Statistical Properties of X-Ray Bursts from SGR J1935+2154 Detected by Insight-HXMT

TL;DR

This study analyzes the statistical properties of 75 X-ray bursts from magnetar SGR J1935+2154, revealing power-law distributions consistent with self-organizing criticality, across different energy bands, supporting a magnetic reconnection origin.

Contribution

It applies power-law modeling to burst distributions, confirming self-organizing criticality in magnetar X-ray bursts and exploring energy band invariance, which advances understanding of burst mechanisms.

Findings

Power-law distributions fit the burst parameters well.

No significant evolution of distributions across energy bands.

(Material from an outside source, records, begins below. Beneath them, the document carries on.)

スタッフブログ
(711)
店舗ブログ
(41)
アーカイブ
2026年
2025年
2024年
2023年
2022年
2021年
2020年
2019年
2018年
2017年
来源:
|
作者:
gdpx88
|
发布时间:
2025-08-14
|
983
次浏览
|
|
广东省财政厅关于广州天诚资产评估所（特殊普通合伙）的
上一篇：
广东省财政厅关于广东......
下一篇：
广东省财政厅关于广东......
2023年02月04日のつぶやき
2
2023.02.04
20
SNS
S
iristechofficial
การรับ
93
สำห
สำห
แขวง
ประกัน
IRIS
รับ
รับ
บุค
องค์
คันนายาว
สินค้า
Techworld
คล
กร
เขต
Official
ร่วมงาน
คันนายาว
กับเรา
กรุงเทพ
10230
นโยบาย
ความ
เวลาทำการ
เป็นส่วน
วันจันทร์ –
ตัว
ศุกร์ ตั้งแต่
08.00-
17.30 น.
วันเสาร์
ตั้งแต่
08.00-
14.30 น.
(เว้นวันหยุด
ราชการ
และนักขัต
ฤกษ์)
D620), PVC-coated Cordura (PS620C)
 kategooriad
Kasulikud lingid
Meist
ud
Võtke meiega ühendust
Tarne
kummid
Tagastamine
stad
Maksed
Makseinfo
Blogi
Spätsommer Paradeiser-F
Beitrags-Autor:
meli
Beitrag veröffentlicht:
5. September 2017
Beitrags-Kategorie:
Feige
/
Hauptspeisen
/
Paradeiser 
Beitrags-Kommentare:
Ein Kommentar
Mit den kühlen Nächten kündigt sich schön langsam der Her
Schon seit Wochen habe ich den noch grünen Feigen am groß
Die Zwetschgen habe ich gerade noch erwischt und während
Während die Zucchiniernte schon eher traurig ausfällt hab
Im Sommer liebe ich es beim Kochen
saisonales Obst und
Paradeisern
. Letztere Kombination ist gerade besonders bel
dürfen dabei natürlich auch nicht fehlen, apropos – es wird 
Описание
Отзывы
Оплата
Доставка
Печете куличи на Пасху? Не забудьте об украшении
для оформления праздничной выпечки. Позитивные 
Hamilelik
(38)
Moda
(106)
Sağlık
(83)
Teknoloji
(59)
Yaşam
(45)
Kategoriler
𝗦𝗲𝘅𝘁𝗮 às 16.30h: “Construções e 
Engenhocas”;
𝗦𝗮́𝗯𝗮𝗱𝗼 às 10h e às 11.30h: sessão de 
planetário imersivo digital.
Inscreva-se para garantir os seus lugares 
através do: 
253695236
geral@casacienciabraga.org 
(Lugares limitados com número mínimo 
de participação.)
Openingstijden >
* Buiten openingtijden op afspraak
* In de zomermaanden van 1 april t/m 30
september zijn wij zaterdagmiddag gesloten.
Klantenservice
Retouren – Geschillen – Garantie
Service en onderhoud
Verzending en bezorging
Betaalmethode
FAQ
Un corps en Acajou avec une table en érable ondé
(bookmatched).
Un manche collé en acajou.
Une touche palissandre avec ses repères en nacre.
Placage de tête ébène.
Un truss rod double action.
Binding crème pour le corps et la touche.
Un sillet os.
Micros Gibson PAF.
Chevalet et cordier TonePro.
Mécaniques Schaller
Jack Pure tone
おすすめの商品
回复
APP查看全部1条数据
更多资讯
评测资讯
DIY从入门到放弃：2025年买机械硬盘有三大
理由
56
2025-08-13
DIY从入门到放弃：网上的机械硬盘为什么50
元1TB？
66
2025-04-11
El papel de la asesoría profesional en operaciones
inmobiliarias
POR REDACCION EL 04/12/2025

Supports magnetic reconnection as the burst origin.

Abstract

As one class of the most important objects in the universe, magnetars can produce a lot of different frequency bursts including X-ray bursts. In \cite{2022ApJS..260...24C}, 75 X-ray bursts produced by magnetar SGR J1935+2154 during an active period in 2020 are published, including the duration and net photon counts of each burst, and waiting time based on the trigger time difference. In this paper, we utilize the power-law model, $dN(x)/dx\propto (x+x_0)^{-\alpha_x}$, to fit the cumulative distributions of these parameters. It can be found that all the cumulative distributions can be well fitted, which can be interpreted by a self-organizing criticality theory. Furthermore, we check whether this phenomenon still exist in different energy bands and find that there is no obvious evolution. These findings further confirm that the X-ray bursts from magnetars are likely to be generated by some self-organizing critical process, which can be explained by a possible magnetic reconnection scenario in magnetars.